Ora, e tal como provado ficou:
Um incidente significa a violação de uma decisão; uma ocorrência estranha ao desenrolar de um processo.
E definitivamente, o entregar da menor na Irlanda não estava previsto ou prevenido em parte alguma da decisão.
E sucede ainda que:
I – Mudar unilateralmente a residência da menor.
II – Alterar a escola da menor.
III – Mudar o nome da menor.
IV – Sujeitar a menor a um nome diferente do baptismo na escola, incutindo práticas de “bulling”
V – Baptizá-la com um nome distinto do seu, sem conhecimento e/ou autorização do recorrente.
VI – Sujeitar a menor a difamações e rapto, prejudicando-lhe a imagem pela sua difusão nos meios telemáticos e publicitários.
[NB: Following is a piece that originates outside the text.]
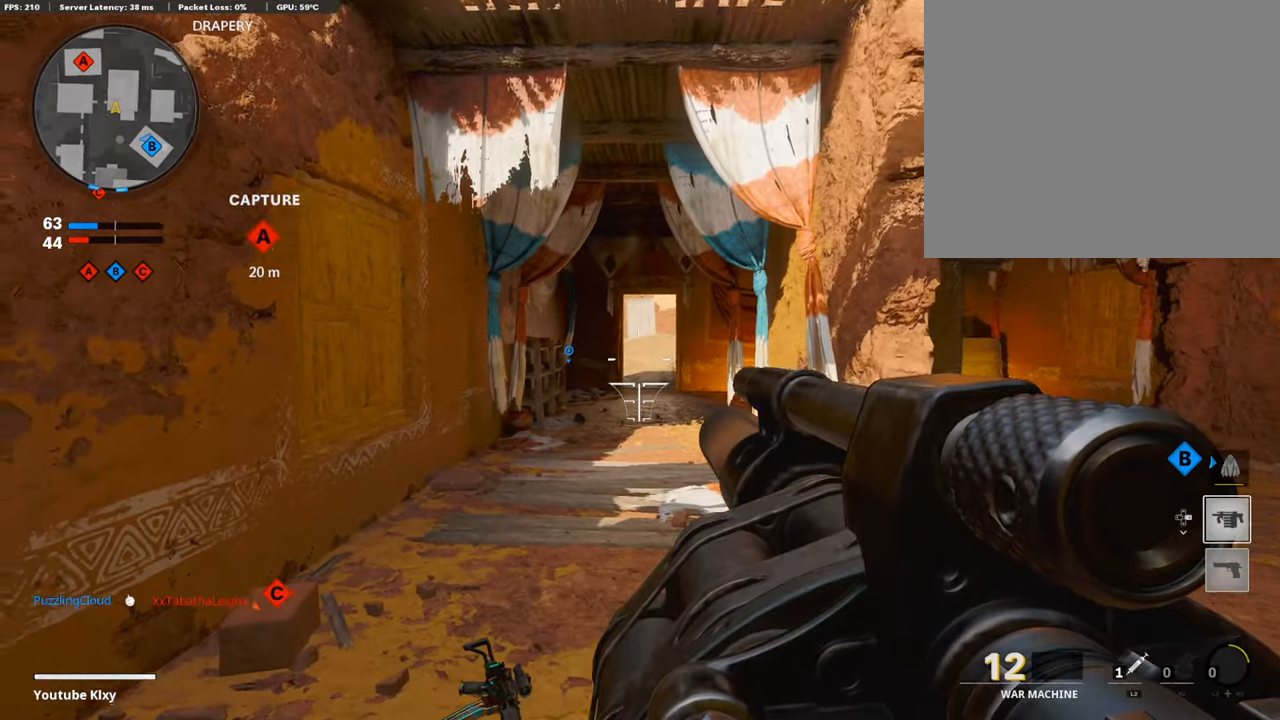
{"buttons": ["L1"], "left_stick": "right", "right_stick": "center", "events": [[152, "left_stick", "up"], [320, "left_stick", "right"]]}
VII – Apresentar um requerimento intitulado de entrega de menor, converter tal providência em incidente de incumprimento e, sobretudo decidir como se de uma decisão provisória e cautelar se tratasse (artº 157º da OTM)
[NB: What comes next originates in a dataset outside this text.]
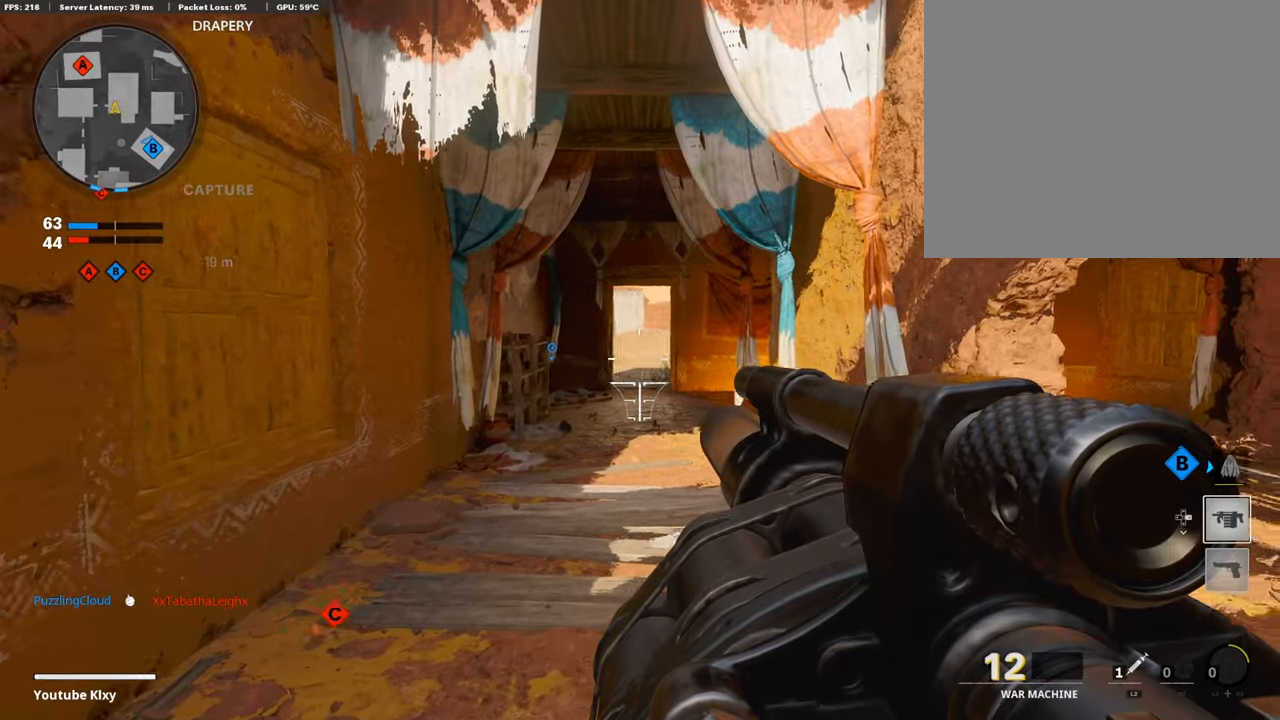
{"buttons": ["L1"], "left_stick": "left", "right_stick": "center", "events": [[387, "left_stick", "center"], [454, "left_stick", "left"]]}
- Quer por alteração da escola da menor, da residência da mãe e da menor e sobretudo da entrega da menor em local não prevenido na sentença e assim justificar um alegado incumprimento são razões/violações por demais suficientes para que em defesa dos superiores interesses da menor, sejam atribuídos ao presente recurso os efeitos suspensivos requeridos.
A recorrida contra-alegou nos termos de fls. 447 e segs. concluindo pela confirmação da decisão recorrida.
O Magistrado do Mº Pº também apresentou resposta nos termos de fls. 593 e segs., concluindo, igualmente pela confirmação da decisão recorrida.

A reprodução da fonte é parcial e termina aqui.